Minyon Moore, a close Clinton confidant, has been connected to the guilty plea of businessman Jeffrey Thompson, who admitted to federal prosecutors that he made $3.3 million in illegal campaign contributions. Court papers allege that Moore had asked him to pay for pro-Clinton efforts in Puerto Rico and four states, The Washington Post's Matea Gold and Rosalind Helderman report. It doesn't appear there is evidence showing Clinton knew about it, prosecutors say.

Burns Strider, a longtime Clinton aide who now works with the pro-Clinton rapid-response group Correct the Record, called the allegations "bizarre and brazenly false." Strider defended Moore, with whom he's worked with over the years, and called The Post's reporting "irresponsible."

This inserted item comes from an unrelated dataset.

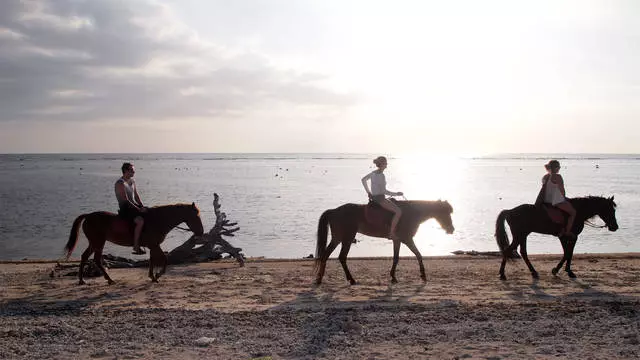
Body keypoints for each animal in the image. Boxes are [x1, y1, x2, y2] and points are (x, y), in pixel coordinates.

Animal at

"I think it's horseshit. I think The Washington Post is acting like some kind of an Internet blog or something instead of doing real reporting," he told National Journal. "I think it's pretty clear through everything that's come out that [Moore] didn't do anything wrong and has been exonerated and has been fully helpful in the case, and that's the bottom line."

A spokesperson for The Washington Post told National Journal that "the story is based on publicly available documents," and that the paper gave Moore "ample time to reply."

Strider said the allegations will do nothing to hurt Clinton, who is considering a presidential run in 2016, and said the former first lady's relationship with Moore will not suffer. "I can tell you right now that there will be no strained relationship. Minyon's advice and friendship [are] beyond reproach. Anyone would know that they would suffer a loss by not having her on their team."

"Minyon—she's got more character in her high heels than this whole town does put together," Strider added. "There are legions of people—you could just go through the phone book and start calling people about Minyon and you're going to hear this over and over and over."

Others who have been implicated in Thompson's guilty plea have also called the allegations false, including D.C. Mayor Vincent Gray, who said "these are absolute lies."

The court papers describe a shadow campaign for a presidential campaign, with a person identified as "Individual A" involved, which The Post reports is Moore.

America Rising, a GOP super PAC dedicated to opposition research, smelled blood. "If Hillary's 2008 team's only refuge is a 'statute of limitation' law, that might save them from jail time but will be a tougher sell to voters," the group said in a blog post, noting that the statute of limitations on any possible violations would have already passed.

Moore's connection came to light in September. Her firm maintains that she "was entirely unaware of any inappropriate activities," according to The Post.

Moore served as a Clinton adviser during her 2008 bid. And if Clinton did decide to run again in 2016, Moore would likely be a top adviser, too. For instance, Moore helped organize an hourlong, formal gathering for Clinton about her 2016 presidential prospects.

Moore is a longtime, behind-the-scenes Democratic political operative. A Chicago native who put herself through school while working at Encyclopedia Britannica, she joined what would become Rainbow/PUSH, and then went on to serve as a deputy field director in Jesse Jackson's presidential campaign.

She also served in several capacities in the Clinton White House, and in 2000, went on to become CEO at the Democratic National Committee.

This story was updated at 5:30 p.m. with a statement from The Washington Post.

Update (5:50 p.m.):

Moore's firm, Dewey Square Group, called the Post report "inaccurate" in a statement to National Journal. The group says that Moore's actions detailed in the court documents asking Thompson to "contribute and raise money directly for the campaign" were legal. They also reiterated that Moore acted appropriately and "with the highest ethical and professional standards. Nothing that happened yesterday changes these facts."